● **Reading passage**
The Best Neighborhoods for Starting a Life in the Galaxy
Introduction
To harbor life, at least as we know it, a planet must orbit a star that is relatively calm and stable. The planet’s orbit must also be nearly circular so the planet experiences similar warmth throughout its year. And it must be not too hot, lest any surface water boil off; not too cold, lest that water remain locked in ice; but just right, so that rivers and seas remain liquid.
These characteristics define a “habitable zone” around stars — tantalizing places to target in the search for life-friendly exoplanets. But scientists are increasingly subjecting the entire galaxy to similar scrutiny. In the same way that continents with distinct biospheres host distinct flora and fauna, different regions of the galaxy could harbor different populations of stars and planets. The Milky Way’s turbulent history means that not all corners of the galaxy are the same, and that only some galactic regions might be just right for making planets we think could be inhabited.

● **Dataset**
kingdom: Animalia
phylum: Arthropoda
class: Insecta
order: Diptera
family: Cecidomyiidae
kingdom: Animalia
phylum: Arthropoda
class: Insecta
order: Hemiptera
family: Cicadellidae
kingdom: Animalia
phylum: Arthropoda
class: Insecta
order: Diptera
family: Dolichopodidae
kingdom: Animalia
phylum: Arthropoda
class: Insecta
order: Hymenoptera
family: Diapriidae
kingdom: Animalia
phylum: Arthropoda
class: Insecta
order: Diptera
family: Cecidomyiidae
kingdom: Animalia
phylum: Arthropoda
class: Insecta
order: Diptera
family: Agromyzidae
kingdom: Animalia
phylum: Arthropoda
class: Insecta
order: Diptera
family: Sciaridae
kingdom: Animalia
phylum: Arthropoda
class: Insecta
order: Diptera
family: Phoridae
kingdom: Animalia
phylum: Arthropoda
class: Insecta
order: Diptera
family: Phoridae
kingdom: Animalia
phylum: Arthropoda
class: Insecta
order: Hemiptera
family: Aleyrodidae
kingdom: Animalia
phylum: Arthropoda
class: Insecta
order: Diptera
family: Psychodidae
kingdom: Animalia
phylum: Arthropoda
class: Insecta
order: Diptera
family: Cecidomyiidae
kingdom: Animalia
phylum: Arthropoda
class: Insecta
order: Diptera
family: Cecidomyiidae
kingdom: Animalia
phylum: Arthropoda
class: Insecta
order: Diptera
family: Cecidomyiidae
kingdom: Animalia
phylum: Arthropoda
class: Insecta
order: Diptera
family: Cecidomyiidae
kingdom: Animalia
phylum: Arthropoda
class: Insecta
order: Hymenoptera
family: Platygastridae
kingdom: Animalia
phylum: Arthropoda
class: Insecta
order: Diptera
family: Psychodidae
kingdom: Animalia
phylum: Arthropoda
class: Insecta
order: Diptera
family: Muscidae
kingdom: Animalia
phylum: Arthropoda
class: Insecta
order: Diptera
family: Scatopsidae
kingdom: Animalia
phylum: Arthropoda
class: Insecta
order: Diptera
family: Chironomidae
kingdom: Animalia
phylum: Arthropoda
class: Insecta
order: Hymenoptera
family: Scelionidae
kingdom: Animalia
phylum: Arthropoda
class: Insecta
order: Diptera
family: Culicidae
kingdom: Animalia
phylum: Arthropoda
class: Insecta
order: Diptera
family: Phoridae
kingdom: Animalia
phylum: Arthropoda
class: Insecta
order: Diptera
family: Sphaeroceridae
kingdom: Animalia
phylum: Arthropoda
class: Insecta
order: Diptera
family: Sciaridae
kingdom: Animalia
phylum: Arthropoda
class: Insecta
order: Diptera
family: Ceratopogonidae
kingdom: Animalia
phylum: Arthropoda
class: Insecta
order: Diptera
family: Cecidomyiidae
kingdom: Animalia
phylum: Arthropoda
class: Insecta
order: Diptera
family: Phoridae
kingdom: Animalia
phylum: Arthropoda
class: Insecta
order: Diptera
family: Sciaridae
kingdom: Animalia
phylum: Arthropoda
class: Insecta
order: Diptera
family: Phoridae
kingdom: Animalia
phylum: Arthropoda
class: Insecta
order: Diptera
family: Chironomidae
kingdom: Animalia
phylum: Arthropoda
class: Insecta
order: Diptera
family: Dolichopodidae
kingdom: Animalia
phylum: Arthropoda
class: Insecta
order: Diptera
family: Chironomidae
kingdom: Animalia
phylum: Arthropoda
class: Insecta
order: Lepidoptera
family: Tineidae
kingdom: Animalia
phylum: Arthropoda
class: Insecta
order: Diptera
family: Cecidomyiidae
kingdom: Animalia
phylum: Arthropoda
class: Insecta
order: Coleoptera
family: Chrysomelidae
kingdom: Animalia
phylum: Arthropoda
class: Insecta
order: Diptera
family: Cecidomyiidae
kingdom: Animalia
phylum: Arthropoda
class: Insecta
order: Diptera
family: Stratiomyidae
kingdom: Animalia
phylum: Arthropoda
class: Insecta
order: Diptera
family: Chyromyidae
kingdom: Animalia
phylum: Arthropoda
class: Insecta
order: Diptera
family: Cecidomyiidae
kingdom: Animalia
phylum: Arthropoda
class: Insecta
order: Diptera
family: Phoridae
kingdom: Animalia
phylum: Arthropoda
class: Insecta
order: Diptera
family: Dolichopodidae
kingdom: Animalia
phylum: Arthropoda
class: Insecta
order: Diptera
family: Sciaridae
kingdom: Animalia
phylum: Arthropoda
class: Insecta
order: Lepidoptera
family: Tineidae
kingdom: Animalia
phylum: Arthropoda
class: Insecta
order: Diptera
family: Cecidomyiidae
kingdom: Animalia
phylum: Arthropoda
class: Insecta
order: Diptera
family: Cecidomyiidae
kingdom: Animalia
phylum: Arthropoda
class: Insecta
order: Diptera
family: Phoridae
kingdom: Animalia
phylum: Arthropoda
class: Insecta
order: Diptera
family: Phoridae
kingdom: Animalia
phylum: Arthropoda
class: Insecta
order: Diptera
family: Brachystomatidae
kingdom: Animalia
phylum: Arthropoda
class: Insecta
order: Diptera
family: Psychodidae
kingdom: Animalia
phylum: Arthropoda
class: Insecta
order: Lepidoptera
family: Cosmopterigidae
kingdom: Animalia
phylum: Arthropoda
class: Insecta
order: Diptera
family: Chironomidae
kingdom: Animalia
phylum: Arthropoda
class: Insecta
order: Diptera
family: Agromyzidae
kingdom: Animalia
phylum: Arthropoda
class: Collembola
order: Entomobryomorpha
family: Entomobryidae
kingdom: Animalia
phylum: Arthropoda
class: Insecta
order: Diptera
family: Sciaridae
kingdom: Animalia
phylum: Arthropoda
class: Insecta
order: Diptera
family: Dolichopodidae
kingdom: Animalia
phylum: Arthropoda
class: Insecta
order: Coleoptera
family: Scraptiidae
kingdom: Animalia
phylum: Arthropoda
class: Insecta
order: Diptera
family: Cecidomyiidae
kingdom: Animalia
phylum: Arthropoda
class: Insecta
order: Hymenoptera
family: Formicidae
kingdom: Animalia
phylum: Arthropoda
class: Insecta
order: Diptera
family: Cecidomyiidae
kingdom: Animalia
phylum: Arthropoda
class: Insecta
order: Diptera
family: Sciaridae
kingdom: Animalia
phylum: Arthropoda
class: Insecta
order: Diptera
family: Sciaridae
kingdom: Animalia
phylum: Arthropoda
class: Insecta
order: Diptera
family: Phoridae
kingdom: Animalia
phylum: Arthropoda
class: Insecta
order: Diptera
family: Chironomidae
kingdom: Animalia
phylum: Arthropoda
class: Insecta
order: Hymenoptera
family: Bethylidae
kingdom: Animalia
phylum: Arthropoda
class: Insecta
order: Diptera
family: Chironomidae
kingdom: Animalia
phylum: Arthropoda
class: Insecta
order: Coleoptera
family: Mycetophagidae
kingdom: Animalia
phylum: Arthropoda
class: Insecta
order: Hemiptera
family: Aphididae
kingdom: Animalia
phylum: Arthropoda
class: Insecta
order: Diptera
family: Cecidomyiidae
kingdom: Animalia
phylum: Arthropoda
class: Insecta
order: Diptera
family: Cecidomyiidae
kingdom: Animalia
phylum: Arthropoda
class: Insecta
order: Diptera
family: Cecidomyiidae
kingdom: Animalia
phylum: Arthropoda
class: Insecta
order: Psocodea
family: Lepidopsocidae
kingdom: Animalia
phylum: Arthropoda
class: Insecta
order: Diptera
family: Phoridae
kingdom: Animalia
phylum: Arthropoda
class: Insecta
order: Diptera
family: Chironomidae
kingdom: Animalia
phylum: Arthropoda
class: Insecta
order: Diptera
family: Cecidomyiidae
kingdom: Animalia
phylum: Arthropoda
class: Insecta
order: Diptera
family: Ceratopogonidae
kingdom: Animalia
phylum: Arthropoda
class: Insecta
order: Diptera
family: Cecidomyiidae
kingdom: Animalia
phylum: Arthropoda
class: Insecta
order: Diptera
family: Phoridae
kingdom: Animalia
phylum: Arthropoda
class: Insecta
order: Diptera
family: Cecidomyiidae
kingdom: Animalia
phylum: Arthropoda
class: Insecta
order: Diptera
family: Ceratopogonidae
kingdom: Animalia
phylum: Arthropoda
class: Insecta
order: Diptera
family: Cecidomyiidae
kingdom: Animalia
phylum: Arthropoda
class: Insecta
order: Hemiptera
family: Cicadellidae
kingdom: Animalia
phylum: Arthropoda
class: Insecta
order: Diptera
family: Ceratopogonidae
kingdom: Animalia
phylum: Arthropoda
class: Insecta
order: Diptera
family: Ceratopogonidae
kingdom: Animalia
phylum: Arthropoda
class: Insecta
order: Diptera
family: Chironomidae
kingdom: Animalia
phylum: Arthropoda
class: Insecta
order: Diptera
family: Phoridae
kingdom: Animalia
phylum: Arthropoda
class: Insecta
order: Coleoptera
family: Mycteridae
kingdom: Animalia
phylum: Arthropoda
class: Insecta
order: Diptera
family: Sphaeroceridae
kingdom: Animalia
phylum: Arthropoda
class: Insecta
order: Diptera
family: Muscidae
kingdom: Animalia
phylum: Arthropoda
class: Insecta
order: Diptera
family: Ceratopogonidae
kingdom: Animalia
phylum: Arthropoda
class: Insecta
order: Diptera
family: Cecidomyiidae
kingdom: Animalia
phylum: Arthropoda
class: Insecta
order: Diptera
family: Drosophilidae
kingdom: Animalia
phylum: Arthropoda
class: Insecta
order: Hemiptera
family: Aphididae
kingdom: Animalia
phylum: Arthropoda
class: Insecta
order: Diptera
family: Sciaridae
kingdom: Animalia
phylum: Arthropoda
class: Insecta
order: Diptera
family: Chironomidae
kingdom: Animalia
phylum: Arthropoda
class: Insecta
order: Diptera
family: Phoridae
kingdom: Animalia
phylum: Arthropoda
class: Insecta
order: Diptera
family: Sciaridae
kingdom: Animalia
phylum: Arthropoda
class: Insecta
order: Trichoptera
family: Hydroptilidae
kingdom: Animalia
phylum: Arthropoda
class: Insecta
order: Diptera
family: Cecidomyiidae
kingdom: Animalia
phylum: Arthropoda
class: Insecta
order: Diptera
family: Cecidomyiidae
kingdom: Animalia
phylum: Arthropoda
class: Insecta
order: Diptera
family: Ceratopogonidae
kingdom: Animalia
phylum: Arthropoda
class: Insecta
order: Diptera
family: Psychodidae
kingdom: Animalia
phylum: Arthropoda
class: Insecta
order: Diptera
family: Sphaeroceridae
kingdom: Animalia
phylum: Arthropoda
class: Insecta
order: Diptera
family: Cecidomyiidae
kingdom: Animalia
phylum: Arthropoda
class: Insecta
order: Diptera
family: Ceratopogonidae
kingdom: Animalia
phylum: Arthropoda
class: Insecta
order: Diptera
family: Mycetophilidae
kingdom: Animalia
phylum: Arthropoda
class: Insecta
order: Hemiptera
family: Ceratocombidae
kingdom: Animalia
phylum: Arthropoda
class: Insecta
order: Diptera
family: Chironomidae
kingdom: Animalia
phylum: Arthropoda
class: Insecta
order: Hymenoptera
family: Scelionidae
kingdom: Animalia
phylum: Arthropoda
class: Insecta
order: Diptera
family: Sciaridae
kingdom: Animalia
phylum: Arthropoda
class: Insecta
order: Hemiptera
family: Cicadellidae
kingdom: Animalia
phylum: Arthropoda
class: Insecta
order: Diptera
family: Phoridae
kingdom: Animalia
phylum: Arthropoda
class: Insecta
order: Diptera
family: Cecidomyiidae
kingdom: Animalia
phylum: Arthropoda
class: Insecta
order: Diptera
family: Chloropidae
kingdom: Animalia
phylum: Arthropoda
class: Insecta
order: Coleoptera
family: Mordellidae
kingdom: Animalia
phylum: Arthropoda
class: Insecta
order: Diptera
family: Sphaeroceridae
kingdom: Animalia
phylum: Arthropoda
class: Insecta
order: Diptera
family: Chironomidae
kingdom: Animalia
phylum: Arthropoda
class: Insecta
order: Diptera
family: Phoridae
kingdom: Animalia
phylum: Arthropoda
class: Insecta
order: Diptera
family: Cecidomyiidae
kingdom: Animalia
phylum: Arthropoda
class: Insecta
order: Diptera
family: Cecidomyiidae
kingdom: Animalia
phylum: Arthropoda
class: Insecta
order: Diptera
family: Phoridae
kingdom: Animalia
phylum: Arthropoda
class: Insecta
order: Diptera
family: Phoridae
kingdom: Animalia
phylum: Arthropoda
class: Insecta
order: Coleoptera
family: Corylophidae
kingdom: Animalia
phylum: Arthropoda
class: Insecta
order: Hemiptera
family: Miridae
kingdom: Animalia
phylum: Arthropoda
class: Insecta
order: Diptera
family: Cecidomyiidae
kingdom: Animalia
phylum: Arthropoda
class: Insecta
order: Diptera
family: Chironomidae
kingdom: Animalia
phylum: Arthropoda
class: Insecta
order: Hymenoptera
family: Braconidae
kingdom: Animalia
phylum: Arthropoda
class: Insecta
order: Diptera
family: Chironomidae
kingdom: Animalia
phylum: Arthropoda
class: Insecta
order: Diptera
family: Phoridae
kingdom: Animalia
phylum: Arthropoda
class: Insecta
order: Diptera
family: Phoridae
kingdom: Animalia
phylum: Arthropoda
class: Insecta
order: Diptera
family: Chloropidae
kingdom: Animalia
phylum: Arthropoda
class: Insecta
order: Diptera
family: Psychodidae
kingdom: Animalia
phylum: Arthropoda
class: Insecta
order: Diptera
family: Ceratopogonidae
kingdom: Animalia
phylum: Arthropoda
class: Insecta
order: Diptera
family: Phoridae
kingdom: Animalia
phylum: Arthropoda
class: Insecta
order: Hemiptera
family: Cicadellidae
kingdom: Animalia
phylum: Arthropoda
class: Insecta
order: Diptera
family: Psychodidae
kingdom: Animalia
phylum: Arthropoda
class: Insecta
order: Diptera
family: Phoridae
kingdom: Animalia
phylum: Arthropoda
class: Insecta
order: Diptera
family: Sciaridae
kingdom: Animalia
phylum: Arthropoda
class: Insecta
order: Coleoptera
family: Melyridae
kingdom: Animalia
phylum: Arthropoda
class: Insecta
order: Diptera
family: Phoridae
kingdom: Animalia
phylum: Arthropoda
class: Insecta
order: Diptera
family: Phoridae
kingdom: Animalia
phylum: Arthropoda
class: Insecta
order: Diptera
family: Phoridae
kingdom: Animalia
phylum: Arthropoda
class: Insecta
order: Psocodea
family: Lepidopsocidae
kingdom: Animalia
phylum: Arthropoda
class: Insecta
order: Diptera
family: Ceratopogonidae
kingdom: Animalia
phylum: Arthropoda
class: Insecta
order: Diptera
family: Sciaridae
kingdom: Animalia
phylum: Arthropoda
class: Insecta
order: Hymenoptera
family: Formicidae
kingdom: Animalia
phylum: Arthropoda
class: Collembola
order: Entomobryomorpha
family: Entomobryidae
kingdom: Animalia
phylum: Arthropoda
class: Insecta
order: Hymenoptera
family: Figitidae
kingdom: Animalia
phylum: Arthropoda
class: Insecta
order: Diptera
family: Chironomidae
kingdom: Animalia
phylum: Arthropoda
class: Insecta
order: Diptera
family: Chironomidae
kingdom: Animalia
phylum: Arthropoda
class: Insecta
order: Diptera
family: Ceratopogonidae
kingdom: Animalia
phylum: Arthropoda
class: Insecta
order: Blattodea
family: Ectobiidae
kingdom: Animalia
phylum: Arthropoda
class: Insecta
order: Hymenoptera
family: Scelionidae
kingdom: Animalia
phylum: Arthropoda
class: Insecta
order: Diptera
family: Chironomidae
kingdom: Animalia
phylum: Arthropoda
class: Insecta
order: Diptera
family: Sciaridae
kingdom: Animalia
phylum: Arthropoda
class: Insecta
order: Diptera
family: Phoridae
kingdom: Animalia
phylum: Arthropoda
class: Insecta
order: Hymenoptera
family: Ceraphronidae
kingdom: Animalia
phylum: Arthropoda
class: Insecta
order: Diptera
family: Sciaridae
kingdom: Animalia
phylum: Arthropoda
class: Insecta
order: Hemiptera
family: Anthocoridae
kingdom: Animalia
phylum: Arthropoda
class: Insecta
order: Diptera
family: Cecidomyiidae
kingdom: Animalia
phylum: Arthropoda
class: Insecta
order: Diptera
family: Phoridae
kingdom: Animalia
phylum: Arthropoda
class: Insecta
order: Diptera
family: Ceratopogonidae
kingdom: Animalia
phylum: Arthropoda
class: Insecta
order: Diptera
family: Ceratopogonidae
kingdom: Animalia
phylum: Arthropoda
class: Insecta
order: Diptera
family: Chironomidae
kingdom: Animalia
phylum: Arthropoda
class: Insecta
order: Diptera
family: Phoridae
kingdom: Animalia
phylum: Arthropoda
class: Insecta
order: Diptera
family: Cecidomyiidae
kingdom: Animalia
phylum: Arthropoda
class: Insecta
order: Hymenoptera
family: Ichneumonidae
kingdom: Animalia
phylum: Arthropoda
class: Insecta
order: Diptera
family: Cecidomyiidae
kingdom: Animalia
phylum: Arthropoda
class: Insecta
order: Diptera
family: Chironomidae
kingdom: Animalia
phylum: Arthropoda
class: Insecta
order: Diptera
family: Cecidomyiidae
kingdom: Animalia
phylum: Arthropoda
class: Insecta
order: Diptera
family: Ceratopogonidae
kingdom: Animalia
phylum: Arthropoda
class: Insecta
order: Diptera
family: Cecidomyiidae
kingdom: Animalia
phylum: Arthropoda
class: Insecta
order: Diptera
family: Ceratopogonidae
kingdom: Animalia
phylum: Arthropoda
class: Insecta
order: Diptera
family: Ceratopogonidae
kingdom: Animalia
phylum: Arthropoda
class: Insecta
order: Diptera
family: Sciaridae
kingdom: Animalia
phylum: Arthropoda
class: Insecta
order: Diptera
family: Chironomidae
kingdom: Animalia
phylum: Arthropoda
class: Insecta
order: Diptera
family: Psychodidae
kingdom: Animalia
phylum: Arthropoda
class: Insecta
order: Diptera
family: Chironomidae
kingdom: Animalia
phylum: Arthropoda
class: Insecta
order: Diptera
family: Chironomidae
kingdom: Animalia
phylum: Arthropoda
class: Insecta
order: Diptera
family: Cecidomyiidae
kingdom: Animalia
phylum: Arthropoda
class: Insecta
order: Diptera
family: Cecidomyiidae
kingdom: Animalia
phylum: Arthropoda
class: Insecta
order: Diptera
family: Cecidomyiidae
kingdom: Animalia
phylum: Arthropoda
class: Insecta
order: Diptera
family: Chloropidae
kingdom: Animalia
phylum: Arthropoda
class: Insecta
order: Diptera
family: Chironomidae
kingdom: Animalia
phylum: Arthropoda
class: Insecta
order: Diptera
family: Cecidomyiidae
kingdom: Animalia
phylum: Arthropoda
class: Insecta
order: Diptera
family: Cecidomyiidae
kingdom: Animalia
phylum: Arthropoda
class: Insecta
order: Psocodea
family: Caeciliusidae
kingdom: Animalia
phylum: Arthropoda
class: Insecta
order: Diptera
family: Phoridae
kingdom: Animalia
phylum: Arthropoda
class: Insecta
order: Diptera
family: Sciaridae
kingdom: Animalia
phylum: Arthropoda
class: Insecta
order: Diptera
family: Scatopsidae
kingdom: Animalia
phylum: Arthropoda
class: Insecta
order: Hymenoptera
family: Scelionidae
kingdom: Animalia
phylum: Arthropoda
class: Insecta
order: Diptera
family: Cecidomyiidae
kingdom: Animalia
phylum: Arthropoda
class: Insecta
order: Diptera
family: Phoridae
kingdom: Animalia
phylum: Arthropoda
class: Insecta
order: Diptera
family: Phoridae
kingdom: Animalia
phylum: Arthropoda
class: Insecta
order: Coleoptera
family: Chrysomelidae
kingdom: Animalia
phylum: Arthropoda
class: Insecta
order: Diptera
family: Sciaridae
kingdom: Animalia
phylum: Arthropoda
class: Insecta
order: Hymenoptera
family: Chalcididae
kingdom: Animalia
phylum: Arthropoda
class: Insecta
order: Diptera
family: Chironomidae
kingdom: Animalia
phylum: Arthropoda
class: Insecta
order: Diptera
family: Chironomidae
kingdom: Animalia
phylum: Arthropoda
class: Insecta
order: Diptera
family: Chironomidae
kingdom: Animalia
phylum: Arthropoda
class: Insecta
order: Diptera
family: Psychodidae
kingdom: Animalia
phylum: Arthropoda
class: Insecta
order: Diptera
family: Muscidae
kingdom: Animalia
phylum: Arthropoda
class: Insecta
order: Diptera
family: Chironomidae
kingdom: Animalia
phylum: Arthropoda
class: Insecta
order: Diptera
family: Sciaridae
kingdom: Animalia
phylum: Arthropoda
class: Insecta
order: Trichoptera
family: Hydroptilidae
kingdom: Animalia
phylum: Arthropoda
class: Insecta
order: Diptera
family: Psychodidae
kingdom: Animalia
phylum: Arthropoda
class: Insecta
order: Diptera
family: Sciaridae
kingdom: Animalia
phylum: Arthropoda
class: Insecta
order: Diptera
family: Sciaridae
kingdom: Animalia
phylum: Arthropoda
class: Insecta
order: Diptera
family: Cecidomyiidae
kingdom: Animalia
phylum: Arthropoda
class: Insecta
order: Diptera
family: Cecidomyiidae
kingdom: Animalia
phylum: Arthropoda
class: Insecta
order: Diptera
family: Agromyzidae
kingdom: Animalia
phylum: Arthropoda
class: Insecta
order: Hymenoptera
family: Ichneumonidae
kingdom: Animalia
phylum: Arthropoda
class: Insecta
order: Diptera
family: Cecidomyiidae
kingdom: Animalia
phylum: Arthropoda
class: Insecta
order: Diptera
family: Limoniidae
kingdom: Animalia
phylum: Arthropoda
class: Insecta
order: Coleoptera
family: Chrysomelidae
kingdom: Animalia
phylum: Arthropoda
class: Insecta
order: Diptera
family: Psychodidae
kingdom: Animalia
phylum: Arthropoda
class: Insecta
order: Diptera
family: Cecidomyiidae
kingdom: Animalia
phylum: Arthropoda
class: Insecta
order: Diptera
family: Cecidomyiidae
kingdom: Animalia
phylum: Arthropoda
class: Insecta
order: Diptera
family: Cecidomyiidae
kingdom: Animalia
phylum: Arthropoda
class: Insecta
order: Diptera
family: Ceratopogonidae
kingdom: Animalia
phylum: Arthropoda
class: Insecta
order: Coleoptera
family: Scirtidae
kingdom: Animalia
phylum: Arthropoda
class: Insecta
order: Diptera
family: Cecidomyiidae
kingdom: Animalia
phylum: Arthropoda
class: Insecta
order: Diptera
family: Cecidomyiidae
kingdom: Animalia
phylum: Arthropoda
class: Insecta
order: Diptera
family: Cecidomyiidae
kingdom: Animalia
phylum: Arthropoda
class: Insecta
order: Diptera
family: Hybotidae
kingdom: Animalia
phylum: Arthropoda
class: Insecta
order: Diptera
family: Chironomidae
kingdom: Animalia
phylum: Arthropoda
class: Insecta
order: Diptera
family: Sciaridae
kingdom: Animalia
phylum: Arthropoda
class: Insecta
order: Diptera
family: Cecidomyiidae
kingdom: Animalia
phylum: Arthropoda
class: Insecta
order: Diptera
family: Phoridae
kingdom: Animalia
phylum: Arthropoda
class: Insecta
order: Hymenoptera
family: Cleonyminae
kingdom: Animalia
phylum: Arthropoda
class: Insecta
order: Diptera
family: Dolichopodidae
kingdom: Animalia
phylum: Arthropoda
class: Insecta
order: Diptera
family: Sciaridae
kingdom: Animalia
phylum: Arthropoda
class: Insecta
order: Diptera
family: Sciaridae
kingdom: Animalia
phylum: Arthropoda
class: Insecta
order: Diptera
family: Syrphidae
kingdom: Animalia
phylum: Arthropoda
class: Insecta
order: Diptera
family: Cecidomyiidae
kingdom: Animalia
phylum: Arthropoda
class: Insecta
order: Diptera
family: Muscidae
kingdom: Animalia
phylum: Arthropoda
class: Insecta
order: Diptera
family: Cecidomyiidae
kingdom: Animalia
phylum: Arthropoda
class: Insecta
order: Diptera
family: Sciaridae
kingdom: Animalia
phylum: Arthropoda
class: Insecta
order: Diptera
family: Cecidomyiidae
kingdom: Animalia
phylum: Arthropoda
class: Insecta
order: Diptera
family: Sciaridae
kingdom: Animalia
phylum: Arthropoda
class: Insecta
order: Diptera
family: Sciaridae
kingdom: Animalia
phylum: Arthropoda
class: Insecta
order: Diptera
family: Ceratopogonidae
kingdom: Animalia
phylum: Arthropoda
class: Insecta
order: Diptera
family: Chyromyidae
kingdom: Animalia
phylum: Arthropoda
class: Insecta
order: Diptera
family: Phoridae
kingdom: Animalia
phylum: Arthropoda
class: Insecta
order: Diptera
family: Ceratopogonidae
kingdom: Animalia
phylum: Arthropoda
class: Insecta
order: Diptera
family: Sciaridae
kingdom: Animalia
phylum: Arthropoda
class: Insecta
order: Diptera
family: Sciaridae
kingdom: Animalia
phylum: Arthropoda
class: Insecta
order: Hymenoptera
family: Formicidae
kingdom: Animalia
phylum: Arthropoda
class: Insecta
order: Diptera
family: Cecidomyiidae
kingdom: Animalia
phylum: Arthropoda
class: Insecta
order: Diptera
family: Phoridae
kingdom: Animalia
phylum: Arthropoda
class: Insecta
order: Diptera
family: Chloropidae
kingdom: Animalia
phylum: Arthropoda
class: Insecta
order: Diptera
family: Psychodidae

● **Parts of the exercise**
[a] Answer these from the galaxy article, one line each:
(i) What shape must a planet's orbit nearly have?
(ii) What happens to surface water on a planet that is too cold?
(iii) What are scientists increasingly subjecting to scrutiny similar to that used for habitable zones?
[b] List every condition the galaxy article states a planet must meet to harbor life. Count the temperature requirement as a single condition.
[c] Reproduce the galaxy article from "These characteristics define" up to and including "could be inhabited.".

● **Final results**
[a]
(i) Circular.
(ii) It stays locked in ice.
(iii) The entire galaxy.

[b]
- It orbits a star that is relatively calm and stable.
- Its orbit is nearly circular.
- It is neither too hot nor too cold, so that rivers and seas stay liquid.

[c]
These characteristics define a “habitable zone” around stars — tantalizing places to target in the search for life-friendly exoplanets. But scientists are increasingly subjecting the entire galaxy to similar scrutiny. In the same way that continents with distinct biospheres host distinct flora and fauna, different regions of the galaxy could harbor different populations of stars and planets. The Milky Way’s turbulent history means that not all corners of the galaxy are the same, and that only some galactic regions might be just right for making planets we think could be inhabited.